# Advice for coyotes, don't hang out @ the rifle range.



## Huge29 (Sep 17, 2007)

I was at the Bountiful Lions Club rifle range when a yote walks right through the backstop of the range. The rangemaster gave the go to the guy shooting...of all calibers a .416 350 grain solid bullet. I thought end of story as he collapsed. We couldn't find him back there, not like you want to be going all over looking with bullets whizzing over your head. Apparently, he trotted off w/o so much as a limp as we went looking for him. So, if a 350 grain can't put one down, obviously a solid bullet is not optimal, I can certainly better understand some of the issue with teh 204 and other caliblers that have created issues. I don't know where he was hit, but when I hit a fox with my 7 mag from 55 yards, there was not so much as a flinch


----------



## Al Hansen (Sep 7, 2007)

Ahhhhhhh. Bullet placement is always the key. :roll: :O•-:


----------



## MadHunter (Nov 17, 2009)

Could it be that a coyote's tissue is too soft for a solid to make any kind of considerable damage. If the placement was not right you may have gottena through-and-through shot and the coyote ran for dear life. Keep in mind that these bullets are made for very hard skined and boned animals. The resistance of these hard tissues towards the bullet is what creates damage and brings them down.

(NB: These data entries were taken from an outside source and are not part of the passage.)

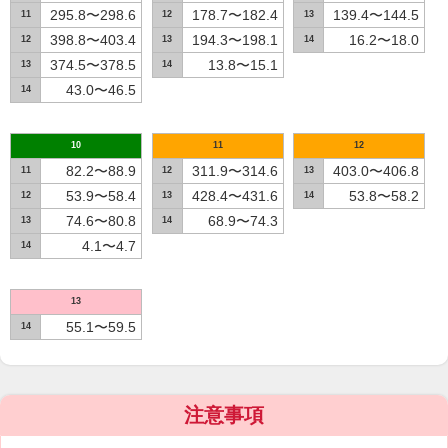
295.8〜298.6
178.7〜182.4
139.4〜144.5
11
12
13
398.8〜403.4
194.3〜198.1
16.2〜18.0
12
13
14
374.5〜378.5
13.8〜15.1
13
14
43.0〜46.5
14
10
11
12
82.2〜88.9
311.9〜314.6
403.0〜406.8
11
12
13
53.9〜58.4
428.4〜431.6
53.8〜58.2
12
13
14
74.6〜80.8
68.9〜74.3
13
14
4.1〜4.7
14
13
55.1〜59.5
14
注意事項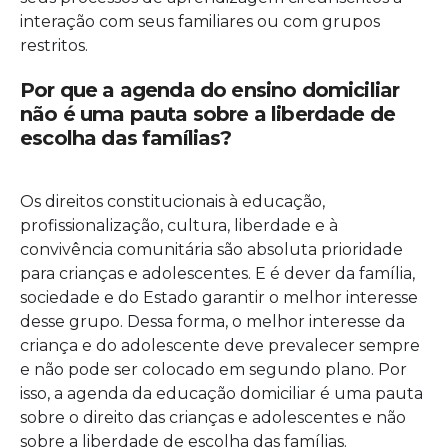
interação com seus familiares ou com grupos
restritos.
Por que a agenda do ensino domiciliar
não é uma pauta sobre a liberdade de
escolha das famílias?
Os direitos constitucionais à educação,
profissionalização, cultura, liberdade e à
convivência comunitária são absoluta prioridade
para crianças e adolescentes. E é dever da família,
sociedade e do Estado garantir o melhor interesse
desse grupo. Dessa forma, o melhor interesse da
criança e do adolescente deve prevalecer sempre
e não pode ser colocado em segundo plano. Por
isso, a agenda da educação domiciliar é uma pauta
sobre o direito das crianças e adolescentes e não
sobre a liberdade de escolha das famílias.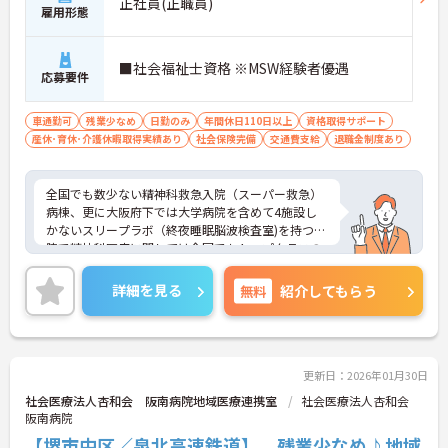
正社員(正職員)
雇用形態
■社会福祉士資格 ※MSW経験者優遇
応募要件
車通勤可
残業少なめ
日勤のみ
年間休日110日以上
資格取得サポート
産休･育休･介護休暇取得実績あり
社会保険完備
交通費支給
退職金制度あり
全国でも数少ない精神科救急入院（スーパー救急）
病棟、更に大阪府下では大学病院を含めて4施設し
かないスリープラボ（終夜睡眠脳波検査室)を持つ病
院で精神科医療に関しては全国でもトップクラスの
病院です！
地域医療連携室における社会福祉士業務全般を行っ
詳細を見る
無料
紹介してもらう
ていただきます。経験を活かしてスキルアップした
い方におすすめです！
ご興味ある方には、面接のポイントなど、さらに詳
細をお話致しますのでお気軽にご相談ください。
更新日：2026年01月30日
社会医療法人杏和会 阪南病院地域医療連携室
社会医療法人杏和会
阪南病院
【堺市中区／泉北高速鉄道】 残業少なめ♪地域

Just a thought, interesting scenario though.


----------



## swbuckmaster (Sep 14, 2007)

Ya if it wad hit the bullet went straight through. Probably still killed it though. 

I had a coyote walk in front of me one year on the shooting range by big cottonwood canyon. I was sighting in. 17 hmr and ut was dead on. The coyote took one in the chest and wad knocked to the ground. It got back up and took off. 
Proper bullet is the key . Over or under proper caliber and your asking for trouble!


----------